Paulson Provides A Prozac Moment

I just might be starting to buy into all of this depression talk.

Not a Depression, of course. With apologies to George Soros and John Whitehead, that idea remains ludicrous. I’m talking just plain depression. It’s hard enough when your job has you knee-deep in the muck every day, and when the Dow has a ‘7’ handle, and when your friends want to talk markets first, sports second.

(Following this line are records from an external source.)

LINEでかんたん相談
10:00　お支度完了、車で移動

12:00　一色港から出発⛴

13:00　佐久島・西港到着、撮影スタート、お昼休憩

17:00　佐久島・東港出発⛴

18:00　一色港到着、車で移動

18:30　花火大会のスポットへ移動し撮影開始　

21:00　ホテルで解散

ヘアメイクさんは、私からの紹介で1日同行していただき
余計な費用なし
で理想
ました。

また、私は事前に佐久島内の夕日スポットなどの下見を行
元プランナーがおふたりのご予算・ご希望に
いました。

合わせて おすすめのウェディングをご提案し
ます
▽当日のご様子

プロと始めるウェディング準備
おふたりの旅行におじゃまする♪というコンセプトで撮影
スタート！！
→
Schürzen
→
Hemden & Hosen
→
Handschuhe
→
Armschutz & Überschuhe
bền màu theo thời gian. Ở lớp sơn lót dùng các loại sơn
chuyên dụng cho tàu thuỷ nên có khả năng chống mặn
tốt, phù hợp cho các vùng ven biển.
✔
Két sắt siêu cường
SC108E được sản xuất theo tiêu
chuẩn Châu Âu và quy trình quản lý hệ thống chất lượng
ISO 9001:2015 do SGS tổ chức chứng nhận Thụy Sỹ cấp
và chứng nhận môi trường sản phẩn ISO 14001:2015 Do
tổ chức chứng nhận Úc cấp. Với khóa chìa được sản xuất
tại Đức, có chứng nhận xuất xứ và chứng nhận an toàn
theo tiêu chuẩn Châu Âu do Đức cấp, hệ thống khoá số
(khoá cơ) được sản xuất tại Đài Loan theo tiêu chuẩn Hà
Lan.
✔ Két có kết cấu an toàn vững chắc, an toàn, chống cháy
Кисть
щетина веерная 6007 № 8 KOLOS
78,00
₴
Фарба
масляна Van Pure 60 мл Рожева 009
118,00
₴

But then piled on top is that, after having convinced enough people that the original idea was a good one (the only one?), the guy steering the bailout ship, and one of the few public faces of crisis-solution in which some of us had any faith, essentially says it’s time to start over.

Now that’s depressing.

My first reaction to Treasury Secretary Henry Paulson’s reversal was actually one of admiration; I wanted to give him some props for being flexible, for moving with the markets. And he is in a tough spot, after all. 

But six seconds later it hit me—wasn’t TARP supposed to be THE plan. Remember how hard Paulson sold TARP? (Perhaps better dubbed now the Capital Restoration Asset Program; at least it’s a more appropriate acronym). And I liked TARP at the time, if for no other reason than Nancy Pelosi didn’t, and because I couldn’t come up with anything better myself.

But now, it seems that the very assets Treasury had its eyes on for rescue are basically accepted to be worthless. At the same time, a shift to get more nonbank names involved, those without heretofore dreaded counter-party risk, seems to be underway. These are two developments that fly in the face of the urgent, almost panicked request to get TARP going in the first place.

Remember, the scheme to buy up the toxic debt from Street banks wasn’t billed as a small part of the plan … it WAS the plan, and Paulson told us we needed it. Now! Upon reflection, I’m left wondering if the Treasury secretary 1) knows what he’s doing, or, worse, 2) felt enough heat from the politicians about giving money to greedy banks that he was compelled to cave into their desire to share it with consumers, who also happen to be known as voters.

For that he would surely deserve our scorn.